EXERCISE TASK: Copy out every line of the records below unchanged.

[Stored entries]
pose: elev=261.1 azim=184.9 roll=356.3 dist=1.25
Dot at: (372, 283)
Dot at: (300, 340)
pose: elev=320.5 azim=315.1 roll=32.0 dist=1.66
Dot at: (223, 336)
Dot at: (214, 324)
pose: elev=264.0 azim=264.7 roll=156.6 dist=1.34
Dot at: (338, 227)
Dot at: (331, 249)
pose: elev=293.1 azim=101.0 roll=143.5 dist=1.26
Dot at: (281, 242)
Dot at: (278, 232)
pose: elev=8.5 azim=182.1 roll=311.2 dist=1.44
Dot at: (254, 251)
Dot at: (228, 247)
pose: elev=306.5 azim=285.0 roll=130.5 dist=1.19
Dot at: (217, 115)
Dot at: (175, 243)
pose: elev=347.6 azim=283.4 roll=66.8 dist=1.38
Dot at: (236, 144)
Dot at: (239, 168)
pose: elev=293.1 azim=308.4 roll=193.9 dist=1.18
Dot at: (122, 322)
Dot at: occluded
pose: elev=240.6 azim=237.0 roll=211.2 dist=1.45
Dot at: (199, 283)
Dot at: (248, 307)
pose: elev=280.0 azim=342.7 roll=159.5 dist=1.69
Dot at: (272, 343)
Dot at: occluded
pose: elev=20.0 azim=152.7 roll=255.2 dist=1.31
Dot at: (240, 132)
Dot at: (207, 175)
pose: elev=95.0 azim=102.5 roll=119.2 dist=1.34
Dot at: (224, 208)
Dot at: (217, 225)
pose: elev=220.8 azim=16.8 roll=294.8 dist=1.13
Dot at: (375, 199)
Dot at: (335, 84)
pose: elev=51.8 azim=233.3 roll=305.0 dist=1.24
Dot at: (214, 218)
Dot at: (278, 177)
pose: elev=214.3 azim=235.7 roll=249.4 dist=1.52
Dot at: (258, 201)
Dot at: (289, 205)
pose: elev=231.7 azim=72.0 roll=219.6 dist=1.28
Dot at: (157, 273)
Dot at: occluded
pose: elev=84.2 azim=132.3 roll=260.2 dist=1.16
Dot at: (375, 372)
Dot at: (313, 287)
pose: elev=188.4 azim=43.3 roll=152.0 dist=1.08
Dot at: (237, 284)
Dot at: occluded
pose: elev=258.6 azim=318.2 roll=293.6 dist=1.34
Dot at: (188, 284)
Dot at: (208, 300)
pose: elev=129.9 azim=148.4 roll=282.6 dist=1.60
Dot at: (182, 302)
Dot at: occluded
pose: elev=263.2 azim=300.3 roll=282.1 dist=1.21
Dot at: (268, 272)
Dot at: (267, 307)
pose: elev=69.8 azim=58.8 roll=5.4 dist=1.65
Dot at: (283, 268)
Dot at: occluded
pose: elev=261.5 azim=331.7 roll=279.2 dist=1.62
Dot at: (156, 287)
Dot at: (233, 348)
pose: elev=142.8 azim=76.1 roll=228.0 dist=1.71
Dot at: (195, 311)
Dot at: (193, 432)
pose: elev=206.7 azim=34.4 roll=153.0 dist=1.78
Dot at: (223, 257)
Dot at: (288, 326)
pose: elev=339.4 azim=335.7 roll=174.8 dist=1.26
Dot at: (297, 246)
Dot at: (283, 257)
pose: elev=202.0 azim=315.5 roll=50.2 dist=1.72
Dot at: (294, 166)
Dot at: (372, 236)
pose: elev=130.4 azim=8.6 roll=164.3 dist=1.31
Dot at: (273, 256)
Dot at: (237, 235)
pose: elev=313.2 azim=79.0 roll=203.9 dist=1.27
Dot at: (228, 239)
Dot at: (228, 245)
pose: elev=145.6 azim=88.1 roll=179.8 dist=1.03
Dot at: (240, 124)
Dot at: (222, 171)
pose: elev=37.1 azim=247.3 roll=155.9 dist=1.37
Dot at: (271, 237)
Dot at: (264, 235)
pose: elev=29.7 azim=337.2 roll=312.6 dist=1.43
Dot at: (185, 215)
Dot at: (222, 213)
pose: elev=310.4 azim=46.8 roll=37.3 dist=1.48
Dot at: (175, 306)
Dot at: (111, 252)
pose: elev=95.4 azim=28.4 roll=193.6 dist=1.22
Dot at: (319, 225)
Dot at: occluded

REPLY TO THE TASK:
pose: elev=261.1 azim=184.9 roll=356.3 dist=1.25
Dot at: (372, 283)
Dot at: (300, 340)
pose: elev=320.5 azim=315.1 roll=32.0 dist=1.66
Dot at: (223, 336)
Dot at: (214, 324)
pose: elev=264.0 azim=264.7 roll=156.6 dist=1.34
Dot at: (338, 227)
Dot at: (331, 249)
pose: elev=293.1 azim=101.0 roll=143.5 dist=1.26
Dot at: (281, 242)
Dot at: (278, 232)
pose: elev=8.5 azim=182.1 roll=311.2 dist=1.44
Dot at: (254, 251)
Dot at: (228, 247)
pose: elev=306.5 azim=285.0 roll=130.5 dist=1.19
Dot at: (217, 115)
Dot at: (175, 243)
pose: elev=347.6 azim=283.4 roll=66.8 dist=1.38
Dot at: (236, 144)
Dot at: (239, 168)
pose: elev=293.1 azim=308.4 roll=193.9 dist=1.18
Dot at: (122, 322)
Dot at: occluded
pose: elev=240.6 azim=237.0 roll=211.2 dist=1.45
Dot at: (199, 283)
Dot at: (248, 307)
pose: elev=280.0 azim=342.7 roll=159.5 dist=1.69
Dot at: (272, 343)
Dot at: occluded
pose: elev=20.0 azim=152.7 roll=255.2 dist=1.31
Dot at: (240, 132)
Dot at: (207, 175)
pose: elev=95.0 azim=102.5 roll=119.2 dist=1.34
Dot at: (224, 208)
Dot at: (217, 225)
pose: elev=220.8 azim=16.8 roll=294.8 dist=1.13
Dot at: (375, 199)
Dot at: (335, 84)
pose: elev=51.8 azim=233.3 roll=305.0 dist=1.24
Dot at: (214, 218)
Dot at: (278, 177)
pose: elev=214.3 azim=235.7 roll=249.4 dist=1.52
Dot at: (258, 201)
Dot at: (289, 205)
pose: elev=231.7 azim=72.0 roll=219.6 dist=1.28
Dot at: (157, 273)
Dot at: occluded
pose: elev=84.2 azim=132.3 roll=260.2 dist=1.16
Dot at: (375, 372)
Dot at: (313, 287)
pose: elev=188.4 azim=43.3 roll=152.0 dist=1.08
Dot at: (237, 284)
Dot at: occluded
pose: elev=258.6 azim=318.2 roll=293.6 dist=1.34
Dot at: (188, 284)
Dot at: (208, 300)
pose: elev=129.9 azim=148.4 roll=282.6 dist=1.60
Dot at: (182, 302)
Dot at: occluded
pose: elev=263.2 azim=300.3 roll=282.1 dist=1.21
Dot at: (268, 272)
Dot at: (267, 307)
pose: elev=69.8 azim=58.8 roll=5.4 dist=1.65
Dot at: (283, 268)
Dot at: occluded
pose: elev=261.5 azim=331.7 roll=279.2 dist=1.62
Dot at: (156, 287)
Dot at: (233, 348)
pose: elev=142.8 azim=76.1 roll=228.0 dist=1.71
Dot at: (195, 311)
Dot at: (193, 432)
pose: elev=206.7 azim=34.4 roll=153.0 dist=1.78
Dot at: (223, 257)
Dot at: (288, 326)
pose: elev=339.4 azim=335.7 roll=174.8 dist=1.26
Dot at: (297, 246)
Dot at: (283, 257)
pose: elev=202.0 azim=315.5 roll=50.2 dist=1.72
Dot at: (294, 166)
Dot at: (372, 236)
pose: elev=130.4 azim=8.6 roll=164.3 dist=1.31
Dot at: (273, 256)
Dot at: (237, 235)
pose: elev=313.2 azim=79.0 roll=203.9 dist=1.27
Dot at: (228, 239)
Dot at: (228, 245)
pose: elev=145.6 azim=88.1 roll=179.8 dist=1.03
Dot at: (240, 124)
Dot at: (222, 171)
pose: elev=37.1 azim=247.3 roll=155.9 dist=1.37
Dot at: (271, 237)
Dot at: (264, 235)
pose: elev=29.7 azim=337.2 roll=312.6 dist=1.43
Dot at: (185, 215)
Dot at: (222, 213)
pose: elev=310.4 azim=46.8 roll=37.3 dist=1.48
Dot at: (175, 306)
Dot at: (111, 252)
pose: elev=95.4 azim=28.4 roll=193.6 dist=1.22
Dot at: (319, 225)
Dot at: occluded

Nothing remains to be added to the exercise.